Which of the lines in the data below contain the string "methodology"? Copy each of them.
▬▬▬▬▬▬
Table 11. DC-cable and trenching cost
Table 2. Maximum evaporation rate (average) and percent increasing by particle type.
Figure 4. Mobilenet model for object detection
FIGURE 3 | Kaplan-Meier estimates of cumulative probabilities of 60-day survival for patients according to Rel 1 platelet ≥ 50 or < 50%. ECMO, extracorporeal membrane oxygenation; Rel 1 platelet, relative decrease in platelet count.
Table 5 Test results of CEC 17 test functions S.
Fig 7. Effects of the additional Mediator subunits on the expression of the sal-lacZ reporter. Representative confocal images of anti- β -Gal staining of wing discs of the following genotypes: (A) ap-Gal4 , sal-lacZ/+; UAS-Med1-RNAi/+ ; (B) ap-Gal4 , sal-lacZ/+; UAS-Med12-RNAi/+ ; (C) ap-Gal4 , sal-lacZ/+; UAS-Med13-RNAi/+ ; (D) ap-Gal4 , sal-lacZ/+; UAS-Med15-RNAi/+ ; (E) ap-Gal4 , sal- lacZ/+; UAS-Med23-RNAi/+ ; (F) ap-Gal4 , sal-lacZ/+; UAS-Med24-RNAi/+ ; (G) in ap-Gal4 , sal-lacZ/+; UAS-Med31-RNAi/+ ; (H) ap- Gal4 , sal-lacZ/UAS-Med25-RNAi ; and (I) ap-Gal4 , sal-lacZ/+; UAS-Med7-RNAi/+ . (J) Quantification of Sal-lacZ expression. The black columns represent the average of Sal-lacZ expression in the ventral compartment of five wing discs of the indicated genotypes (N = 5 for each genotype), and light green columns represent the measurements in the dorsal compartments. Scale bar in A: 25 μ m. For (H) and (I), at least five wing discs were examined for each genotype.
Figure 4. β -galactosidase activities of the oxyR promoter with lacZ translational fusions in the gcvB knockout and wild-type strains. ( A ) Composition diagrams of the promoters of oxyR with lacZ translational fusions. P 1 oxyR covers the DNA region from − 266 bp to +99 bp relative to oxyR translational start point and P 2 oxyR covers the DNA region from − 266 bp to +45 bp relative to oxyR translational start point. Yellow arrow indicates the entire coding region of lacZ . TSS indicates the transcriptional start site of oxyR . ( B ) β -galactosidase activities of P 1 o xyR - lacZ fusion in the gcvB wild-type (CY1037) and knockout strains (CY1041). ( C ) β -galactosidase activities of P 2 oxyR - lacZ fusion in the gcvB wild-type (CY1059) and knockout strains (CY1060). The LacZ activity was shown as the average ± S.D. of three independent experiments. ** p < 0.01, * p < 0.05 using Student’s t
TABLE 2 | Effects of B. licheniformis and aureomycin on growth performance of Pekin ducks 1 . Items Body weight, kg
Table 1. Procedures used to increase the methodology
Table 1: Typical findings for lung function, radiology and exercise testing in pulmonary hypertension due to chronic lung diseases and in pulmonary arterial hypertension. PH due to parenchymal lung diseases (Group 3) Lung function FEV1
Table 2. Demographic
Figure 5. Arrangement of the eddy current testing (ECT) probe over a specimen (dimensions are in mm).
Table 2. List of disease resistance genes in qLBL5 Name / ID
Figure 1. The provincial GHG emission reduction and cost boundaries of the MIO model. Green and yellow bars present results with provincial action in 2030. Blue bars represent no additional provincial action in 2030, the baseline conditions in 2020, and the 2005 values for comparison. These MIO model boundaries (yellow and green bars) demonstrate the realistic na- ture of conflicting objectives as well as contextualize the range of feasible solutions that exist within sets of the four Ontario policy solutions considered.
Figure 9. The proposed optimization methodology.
▬▬▬▬▬▬
### RESPONSE TO THIS TASK
Table 1. Procedures used to increase the methodology
Figure 9. The proposed optimization methodology.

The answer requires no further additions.